WHAT THIS TASK INVOLVES:
From the piece on Nerlens Noel and the one-and-done rule below, output the passage that begins at "That was certainly" and stops after "the one-and-done rule.", copied word for word.

GIVEN TEXT:
◇ ◇ ◇ ◇ ◇ ◇ ◇

The future of college basketball is actually in the past and its name is Nerlens Noel.
As soon as Dr. Naismith decided five men were enough per side, basketball became a sport that offered the allure of the game-changer, the one player who could alter a season or perhaps even a franchise.
When the NBA decided to dip its toes into college rules by instituting an age limit, the game changed for the game-changers. The Nerlens Noels of the world are the ultimate quick fixes in the new world order of drive-through college. Nowadays you can't even rub the dust off of college basketball's crystal ball without considering the impact of these flyover players. The programs that can and have recruited them and more, won with them and will win in the future.
It's that simple.
But as we continue to debate the merits and fairness of the one-and-done rule, it also may be time to step back, look at Nerlens Noel and ask a more direct question: What's the point of that one year?
"I don't need to see [Kentucky's] Julius Randle play anywhere," one NBA scout said. "Him, [Kansas'] Andrew Wiggins, [Duke's] Jabari Parker, those guys would have been lottery picks if they came out this year and they'll be lottery picks when they come out next year."
For every reason to stop by a college campus there is an equally sound argument to bypass it; for every way to improve, there is the risk of failure.
That was certainly true, too, of Noel. Instead he went to college as the rule dictates and emerged as both sides of the conundrum -- a player who was a lottery pick despite a serious injury that limited his college career to 24 games, and yet the projected No. 1 pick whose draft stock dipped significantly because of an injury suffered during his short time on campus.
He is somehow a winner and a loser.
Did anyone, save Kentucky fans, really benefit from his pass through Lexington? Noel said he did, parroting the company line most folks give when arguing the merits of the one-and-done rule.
"I learned how to play and got to see how much it takes in terms of hard work," he said. "Coach Calipari busted on me in practice. He was all over me and I needed that. In high school you've got coaches kissing your butt and telling you how great you are. You need to find out that you're not that great."
So Noel is wiser, stronger and certainly more comfortable in the spotlight.

◇ ◇ ◇ ◇ ◇ ◇ ◇

PROVIDED RECORDS:
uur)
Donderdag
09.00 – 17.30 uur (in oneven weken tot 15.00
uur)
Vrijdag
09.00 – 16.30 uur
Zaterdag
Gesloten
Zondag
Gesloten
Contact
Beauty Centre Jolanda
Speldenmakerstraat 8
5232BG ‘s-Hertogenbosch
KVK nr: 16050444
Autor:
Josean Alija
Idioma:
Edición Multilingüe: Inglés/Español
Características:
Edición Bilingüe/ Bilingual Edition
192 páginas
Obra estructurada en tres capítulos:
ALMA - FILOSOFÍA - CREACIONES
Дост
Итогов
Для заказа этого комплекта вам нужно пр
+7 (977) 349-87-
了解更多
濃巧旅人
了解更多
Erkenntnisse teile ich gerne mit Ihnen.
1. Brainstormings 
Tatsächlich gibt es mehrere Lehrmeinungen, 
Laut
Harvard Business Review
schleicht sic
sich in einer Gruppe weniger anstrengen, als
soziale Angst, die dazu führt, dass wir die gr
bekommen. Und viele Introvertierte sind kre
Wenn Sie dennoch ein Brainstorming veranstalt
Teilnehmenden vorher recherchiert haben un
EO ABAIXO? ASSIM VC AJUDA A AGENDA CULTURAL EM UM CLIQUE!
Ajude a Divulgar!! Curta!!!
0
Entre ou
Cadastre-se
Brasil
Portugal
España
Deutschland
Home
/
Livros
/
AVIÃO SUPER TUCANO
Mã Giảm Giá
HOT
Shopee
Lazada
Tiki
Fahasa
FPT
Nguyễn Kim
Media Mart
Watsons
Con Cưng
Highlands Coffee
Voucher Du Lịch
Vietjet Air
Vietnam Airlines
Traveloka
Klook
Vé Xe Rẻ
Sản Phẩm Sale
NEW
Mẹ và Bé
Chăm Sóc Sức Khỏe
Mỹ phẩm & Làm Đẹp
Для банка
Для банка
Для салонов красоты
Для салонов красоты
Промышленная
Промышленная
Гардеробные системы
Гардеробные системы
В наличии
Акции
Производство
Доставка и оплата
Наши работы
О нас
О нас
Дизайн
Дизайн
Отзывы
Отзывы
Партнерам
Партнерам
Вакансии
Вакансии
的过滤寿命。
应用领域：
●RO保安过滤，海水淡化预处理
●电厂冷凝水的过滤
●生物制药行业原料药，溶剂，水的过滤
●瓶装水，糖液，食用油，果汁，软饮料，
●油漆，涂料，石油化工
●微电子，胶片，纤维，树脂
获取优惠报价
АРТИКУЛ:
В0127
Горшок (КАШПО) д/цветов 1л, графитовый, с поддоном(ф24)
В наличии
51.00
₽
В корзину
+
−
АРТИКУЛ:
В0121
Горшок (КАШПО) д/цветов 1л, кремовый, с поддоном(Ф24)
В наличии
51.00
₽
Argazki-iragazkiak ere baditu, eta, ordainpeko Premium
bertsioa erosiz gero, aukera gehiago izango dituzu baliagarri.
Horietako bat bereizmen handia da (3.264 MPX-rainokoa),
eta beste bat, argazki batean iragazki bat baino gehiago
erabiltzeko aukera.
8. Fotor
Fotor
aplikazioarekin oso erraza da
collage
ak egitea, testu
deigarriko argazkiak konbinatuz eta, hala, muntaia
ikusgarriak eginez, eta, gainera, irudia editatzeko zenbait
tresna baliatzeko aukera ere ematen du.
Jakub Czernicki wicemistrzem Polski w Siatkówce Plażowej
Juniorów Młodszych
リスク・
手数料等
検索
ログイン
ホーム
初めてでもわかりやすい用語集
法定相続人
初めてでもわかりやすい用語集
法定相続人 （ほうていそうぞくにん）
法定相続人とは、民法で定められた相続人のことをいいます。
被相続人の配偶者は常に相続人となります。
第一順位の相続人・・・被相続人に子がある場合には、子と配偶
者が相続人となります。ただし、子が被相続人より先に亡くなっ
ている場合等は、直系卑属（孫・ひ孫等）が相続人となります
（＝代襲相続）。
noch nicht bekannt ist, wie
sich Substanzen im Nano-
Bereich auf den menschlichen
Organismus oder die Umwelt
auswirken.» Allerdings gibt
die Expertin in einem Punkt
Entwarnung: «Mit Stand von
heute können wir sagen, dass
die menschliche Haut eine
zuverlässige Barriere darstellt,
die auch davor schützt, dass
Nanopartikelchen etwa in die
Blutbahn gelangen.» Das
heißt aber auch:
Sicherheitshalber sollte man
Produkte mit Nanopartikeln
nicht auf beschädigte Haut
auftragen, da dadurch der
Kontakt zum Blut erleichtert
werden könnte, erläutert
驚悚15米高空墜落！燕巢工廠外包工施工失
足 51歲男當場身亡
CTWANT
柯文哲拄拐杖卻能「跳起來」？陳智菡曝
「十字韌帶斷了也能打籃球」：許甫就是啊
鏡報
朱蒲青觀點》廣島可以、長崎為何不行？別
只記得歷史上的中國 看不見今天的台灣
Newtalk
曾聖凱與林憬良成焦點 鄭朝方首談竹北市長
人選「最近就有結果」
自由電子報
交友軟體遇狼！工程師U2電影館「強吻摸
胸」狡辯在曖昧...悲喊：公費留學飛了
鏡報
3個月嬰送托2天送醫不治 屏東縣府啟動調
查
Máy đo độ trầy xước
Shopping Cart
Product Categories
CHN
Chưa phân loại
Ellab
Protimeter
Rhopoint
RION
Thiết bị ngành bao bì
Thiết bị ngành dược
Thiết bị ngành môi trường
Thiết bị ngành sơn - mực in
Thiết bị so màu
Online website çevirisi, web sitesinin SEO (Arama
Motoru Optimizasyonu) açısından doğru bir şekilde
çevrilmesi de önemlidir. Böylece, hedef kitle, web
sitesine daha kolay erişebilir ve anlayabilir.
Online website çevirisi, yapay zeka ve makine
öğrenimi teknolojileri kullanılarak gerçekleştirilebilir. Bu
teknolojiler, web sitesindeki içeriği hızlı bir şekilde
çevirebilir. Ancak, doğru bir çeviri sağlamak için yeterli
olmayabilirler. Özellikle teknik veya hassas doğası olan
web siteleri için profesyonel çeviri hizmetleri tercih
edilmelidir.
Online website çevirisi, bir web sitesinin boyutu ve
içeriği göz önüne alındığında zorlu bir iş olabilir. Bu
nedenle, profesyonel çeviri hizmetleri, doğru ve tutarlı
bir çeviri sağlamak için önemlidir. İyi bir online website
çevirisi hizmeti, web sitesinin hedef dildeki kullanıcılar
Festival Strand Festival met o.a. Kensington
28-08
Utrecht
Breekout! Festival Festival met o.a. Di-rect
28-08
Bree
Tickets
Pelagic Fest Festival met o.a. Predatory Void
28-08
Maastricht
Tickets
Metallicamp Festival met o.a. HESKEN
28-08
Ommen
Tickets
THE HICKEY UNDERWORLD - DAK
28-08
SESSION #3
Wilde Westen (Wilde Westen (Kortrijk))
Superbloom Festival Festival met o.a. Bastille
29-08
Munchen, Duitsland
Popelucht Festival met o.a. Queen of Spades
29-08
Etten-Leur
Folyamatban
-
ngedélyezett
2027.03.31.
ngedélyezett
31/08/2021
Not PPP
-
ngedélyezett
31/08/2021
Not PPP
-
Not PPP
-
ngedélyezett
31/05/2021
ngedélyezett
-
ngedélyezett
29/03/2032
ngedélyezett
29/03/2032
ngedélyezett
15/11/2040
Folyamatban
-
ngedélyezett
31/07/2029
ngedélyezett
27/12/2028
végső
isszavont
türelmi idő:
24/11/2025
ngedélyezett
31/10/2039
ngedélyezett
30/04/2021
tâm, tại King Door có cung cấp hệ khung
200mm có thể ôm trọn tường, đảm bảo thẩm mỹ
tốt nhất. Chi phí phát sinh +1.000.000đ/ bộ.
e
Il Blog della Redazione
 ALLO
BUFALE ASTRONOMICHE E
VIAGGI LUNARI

◇ ◇ ◇ ◇ ◇ ◇ ◇

RESULT OF THE TASK:
That was certainly true, too, of Noel. Instead he went to college as the rule dictates and emerged as both sides of the conundrum -- a player who was a lottery pick despite a serious injury that limited his college career to 24 games, and yet the projected No. 1 pick whose draft stock dipped significantly because of an injury suffered during his short time on campus.
He is somehow a winner and a loser.
Did anyone, save Kentucky fans, really benefit from his pass through Lexington? Noel said he did, parroting the company line most folks give when arguing the merits of the one-and-done rule.